July 31, 2004
A Forest Service officer stopped by the trailhead Friday evening looking for the car of a couple missing climbers, so when we reached the north ridge, we weren’t surprised to see a helicopter flying over the west ridge. Clear skies, few mosquitoes and no group ahead of us made for pleasant climbing.
We followed the north ridge most of the way, skirting west around the last obstacle and coming up the gully to the saddle. Doug belayed me up the first pitch—the loose hand-hold at the crux that I had noticed the previous year was still there. (Mark Slipp later told me that it was there a couple years before that.) While the rest where following, I placed roped on the other two pitches.

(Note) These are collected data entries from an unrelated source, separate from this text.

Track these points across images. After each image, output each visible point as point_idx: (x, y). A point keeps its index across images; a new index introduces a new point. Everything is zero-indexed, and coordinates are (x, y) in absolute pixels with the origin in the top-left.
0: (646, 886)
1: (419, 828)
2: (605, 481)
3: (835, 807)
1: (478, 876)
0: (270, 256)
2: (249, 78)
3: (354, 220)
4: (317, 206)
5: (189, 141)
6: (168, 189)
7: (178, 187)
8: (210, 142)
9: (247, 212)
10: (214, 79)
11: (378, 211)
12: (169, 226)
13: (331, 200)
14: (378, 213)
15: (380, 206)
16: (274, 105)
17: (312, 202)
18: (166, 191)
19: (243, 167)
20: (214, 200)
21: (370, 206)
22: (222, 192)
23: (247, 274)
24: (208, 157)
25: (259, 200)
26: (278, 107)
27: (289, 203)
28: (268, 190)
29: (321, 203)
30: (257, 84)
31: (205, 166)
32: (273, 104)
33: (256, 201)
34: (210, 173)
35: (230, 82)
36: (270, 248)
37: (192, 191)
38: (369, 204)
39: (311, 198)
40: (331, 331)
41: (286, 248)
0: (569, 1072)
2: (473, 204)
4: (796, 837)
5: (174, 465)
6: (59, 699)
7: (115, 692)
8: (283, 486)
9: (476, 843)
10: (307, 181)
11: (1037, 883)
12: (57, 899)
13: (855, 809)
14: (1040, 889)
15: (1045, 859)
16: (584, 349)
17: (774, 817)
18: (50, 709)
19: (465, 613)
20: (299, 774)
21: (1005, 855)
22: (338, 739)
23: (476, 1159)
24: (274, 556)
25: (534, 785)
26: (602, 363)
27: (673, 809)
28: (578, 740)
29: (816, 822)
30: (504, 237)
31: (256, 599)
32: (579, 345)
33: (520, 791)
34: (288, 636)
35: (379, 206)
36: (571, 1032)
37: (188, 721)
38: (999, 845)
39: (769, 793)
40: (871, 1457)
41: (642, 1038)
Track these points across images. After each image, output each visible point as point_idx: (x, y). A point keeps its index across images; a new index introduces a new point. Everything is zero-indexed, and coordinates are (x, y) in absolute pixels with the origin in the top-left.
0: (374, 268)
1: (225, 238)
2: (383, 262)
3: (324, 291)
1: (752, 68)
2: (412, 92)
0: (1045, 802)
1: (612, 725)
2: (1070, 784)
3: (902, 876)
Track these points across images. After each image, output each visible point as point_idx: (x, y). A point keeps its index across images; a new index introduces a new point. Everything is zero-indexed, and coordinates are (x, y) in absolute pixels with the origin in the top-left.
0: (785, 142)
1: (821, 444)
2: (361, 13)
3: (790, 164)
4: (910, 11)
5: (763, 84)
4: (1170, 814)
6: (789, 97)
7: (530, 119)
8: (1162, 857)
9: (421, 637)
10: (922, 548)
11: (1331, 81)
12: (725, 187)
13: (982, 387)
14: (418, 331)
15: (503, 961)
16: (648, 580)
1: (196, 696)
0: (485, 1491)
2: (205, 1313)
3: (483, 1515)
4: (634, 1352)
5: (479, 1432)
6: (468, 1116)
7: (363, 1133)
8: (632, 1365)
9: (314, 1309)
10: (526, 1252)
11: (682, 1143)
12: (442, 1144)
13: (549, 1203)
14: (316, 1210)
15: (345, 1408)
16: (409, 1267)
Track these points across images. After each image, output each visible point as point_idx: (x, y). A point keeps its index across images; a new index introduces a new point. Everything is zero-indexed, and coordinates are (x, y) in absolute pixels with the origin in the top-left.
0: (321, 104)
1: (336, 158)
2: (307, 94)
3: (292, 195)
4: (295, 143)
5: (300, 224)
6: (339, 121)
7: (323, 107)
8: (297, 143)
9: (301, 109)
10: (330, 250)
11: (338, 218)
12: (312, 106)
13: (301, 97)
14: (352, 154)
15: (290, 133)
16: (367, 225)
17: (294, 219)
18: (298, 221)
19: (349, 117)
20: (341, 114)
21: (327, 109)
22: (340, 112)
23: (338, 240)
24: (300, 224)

By noon all were on the summit, which we shared with swarms of bee-like flies, and a few ladybugs and butterflies. During our stay there, the helicopter was hanging around, out of sight, down below to the west. A Danish couple followed us up, belaying each other on their own rope.
After our hour on top we down-climbed the first two pitches, then had to wait a while at the rappel point for a man to belay his 11 year-old son up the first pitch. By then the wind had picked up, and the rope ends blew off to the east when thrown. A Corvallis Mountain Rescue person was resting at the saddle—he gave us some details on the unfortunate missing climbers. We descended via the scree field, and hiked back out to the cars.
Many thanks to Doug for his invaluable help and encouragement on my first lead of this beloved rubble-heap of ours. Climbers were Brian Dickerson, Larry Dunlap, Justin Rolfe-Redding, Doug Nelson and Wayne Deeter.